29/07/10

Desçamos

Desci do quarto andar em que não vivo. Medroso, pelas vertiginosas escadas de emergência, que sempre resultam em acidentes, tiroteios ou suicídios escondidos pelas ratazanas (quem nunca o viu num filme rodado em Nova Iorque?). Consegui chegar ileso. Fisicamente.
Subitamente, apercebo-me dos combates do foro psicológico/mental que decorriam na minha mente. O terceiro ou quarto assalto (não me lembro bem) estava a chegar ao fim e só aí lhe dei atenção.
Porque não posso eu viver de onde, ainda agora, desci? Casa antiga, bem decorada, na sala uma jukebox a tocar bob dylan, no quarto um poster do freddie mercury. Uma varanda espaçosa com uma mesa para jogar póquer.

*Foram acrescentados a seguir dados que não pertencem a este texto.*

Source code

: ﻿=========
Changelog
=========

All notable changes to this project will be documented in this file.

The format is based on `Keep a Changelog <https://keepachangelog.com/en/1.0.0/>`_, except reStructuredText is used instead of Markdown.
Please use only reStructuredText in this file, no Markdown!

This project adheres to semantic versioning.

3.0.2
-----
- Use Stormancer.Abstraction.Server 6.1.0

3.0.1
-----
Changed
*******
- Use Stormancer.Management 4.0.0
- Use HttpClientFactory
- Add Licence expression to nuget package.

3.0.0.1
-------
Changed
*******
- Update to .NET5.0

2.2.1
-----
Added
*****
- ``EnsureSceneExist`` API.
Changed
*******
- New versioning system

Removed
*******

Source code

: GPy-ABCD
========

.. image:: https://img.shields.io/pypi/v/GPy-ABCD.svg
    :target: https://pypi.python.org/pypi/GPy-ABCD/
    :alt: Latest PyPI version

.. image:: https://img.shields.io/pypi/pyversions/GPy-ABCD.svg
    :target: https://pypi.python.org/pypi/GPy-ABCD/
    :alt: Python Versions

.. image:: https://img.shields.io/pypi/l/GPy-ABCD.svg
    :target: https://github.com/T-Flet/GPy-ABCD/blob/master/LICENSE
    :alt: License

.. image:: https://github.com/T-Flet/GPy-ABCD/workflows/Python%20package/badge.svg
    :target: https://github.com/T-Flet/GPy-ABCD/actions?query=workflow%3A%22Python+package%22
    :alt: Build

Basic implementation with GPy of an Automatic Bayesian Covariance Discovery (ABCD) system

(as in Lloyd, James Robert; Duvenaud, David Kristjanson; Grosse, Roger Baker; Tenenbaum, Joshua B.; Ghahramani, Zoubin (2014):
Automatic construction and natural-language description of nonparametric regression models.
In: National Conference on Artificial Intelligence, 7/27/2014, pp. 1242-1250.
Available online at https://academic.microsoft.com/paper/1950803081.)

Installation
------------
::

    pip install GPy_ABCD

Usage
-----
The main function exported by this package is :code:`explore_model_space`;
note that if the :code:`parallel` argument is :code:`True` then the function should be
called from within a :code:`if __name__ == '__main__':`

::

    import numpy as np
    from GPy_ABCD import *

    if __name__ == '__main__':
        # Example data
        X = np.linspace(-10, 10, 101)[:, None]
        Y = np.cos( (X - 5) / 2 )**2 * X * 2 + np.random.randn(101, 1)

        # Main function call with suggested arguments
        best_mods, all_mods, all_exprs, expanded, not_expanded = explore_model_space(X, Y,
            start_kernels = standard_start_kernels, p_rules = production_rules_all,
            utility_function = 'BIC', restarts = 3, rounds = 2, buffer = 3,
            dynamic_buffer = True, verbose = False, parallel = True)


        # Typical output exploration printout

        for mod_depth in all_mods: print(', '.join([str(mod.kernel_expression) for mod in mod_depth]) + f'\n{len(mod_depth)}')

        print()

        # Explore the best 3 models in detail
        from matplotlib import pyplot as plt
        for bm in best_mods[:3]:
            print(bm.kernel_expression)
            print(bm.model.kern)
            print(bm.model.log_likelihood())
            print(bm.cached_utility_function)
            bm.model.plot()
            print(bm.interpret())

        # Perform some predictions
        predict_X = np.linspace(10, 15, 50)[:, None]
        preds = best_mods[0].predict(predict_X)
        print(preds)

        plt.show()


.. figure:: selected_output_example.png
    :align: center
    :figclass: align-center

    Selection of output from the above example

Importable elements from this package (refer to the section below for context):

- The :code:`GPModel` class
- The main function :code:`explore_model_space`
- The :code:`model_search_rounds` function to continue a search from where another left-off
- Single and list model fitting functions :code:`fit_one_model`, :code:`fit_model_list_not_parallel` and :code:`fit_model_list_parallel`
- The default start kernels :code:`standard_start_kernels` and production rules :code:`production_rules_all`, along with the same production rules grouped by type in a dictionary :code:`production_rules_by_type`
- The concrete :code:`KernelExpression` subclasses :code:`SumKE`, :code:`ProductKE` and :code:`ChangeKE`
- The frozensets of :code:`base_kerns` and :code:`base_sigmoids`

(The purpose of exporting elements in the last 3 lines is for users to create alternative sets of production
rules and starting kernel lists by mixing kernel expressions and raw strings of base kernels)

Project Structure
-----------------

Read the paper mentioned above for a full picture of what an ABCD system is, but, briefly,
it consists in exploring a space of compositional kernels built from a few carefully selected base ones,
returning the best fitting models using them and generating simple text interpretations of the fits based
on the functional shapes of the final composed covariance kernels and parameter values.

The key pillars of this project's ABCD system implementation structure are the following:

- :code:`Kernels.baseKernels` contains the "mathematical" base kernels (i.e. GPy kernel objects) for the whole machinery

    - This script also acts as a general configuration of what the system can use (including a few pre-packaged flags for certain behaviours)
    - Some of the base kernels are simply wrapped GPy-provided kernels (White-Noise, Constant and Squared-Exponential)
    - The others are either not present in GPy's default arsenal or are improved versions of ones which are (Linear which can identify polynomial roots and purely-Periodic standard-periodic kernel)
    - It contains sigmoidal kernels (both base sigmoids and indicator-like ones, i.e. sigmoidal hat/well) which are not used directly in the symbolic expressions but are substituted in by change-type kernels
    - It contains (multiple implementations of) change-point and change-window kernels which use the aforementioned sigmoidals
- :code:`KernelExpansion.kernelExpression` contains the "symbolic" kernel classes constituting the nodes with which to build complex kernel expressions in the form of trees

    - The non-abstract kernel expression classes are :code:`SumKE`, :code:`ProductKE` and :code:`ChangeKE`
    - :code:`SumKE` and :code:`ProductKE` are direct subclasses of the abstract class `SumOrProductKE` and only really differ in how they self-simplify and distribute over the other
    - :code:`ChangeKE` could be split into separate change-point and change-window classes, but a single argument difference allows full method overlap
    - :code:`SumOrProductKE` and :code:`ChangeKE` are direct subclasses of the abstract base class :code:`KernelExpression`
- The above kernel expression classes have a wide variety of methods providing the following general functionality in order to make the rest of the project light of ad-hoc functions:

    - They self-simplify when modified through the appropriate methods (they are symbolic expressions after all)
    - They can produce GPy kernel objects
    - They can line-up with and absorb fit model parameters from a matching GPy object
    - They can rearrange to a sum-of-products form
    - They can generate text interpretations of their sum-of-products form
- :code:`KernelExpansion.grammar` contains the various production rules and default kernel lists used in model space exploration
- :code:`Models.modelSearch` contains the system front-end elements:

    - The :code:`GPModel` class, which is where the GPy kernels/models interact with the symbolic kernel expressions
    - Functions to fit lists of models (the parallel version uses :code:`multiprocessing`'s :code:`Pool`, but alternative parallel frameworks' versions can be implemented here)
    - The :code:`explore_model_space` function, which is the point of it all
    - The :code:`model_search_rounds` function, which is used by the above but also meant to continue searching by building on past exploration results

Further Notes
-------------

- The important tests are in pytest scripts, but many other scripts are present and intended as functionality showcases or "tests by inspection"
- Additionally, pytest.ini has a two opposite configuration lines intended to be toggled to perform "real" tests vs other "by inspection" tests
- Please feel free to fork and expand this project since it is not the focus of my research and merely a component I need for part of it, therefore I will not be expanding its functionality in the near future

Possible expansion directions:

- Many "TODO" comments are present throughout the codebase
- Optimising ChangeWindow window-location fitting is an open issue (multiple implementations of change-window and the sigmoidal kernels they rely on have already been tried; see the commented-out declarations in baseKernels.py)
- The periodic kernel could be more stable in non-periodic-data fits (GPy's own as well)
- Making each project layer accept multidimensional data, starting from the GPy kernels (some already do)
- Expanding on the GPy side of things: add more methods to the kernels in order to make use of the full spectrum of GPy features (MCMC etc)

Uma biblioteca com os melhores: Eça, Pessoa, Saramago, Camilo, entre tantos outros.
Acho que sei porquê. Quanto mais desejamos ser e ter, menos somos e menos temos. Nunca correspondemos àquilo que esperam de nós, somos demasiado exigentes, demasiado insatisfeitos.
A inconformidade não é negativa na sua essência, é sim explorativa, ousada, mas também, e muito, incerta.
Desçamos todos do quarto andar em que não vivemos e sejamos o que conseguimos ser. Para nós, para as nossas próprias expectativas, para os nossos episódios internos. Para os outros, sejamos a imagem que eles queiram fazer de nós. Quem se importa?

Miguel Branco

1 comentário:

  1. Não tentes ser a imagem que os outros querem que tu sejas. Porque essa é a tua maior e verdadeira essência. A tua identidade.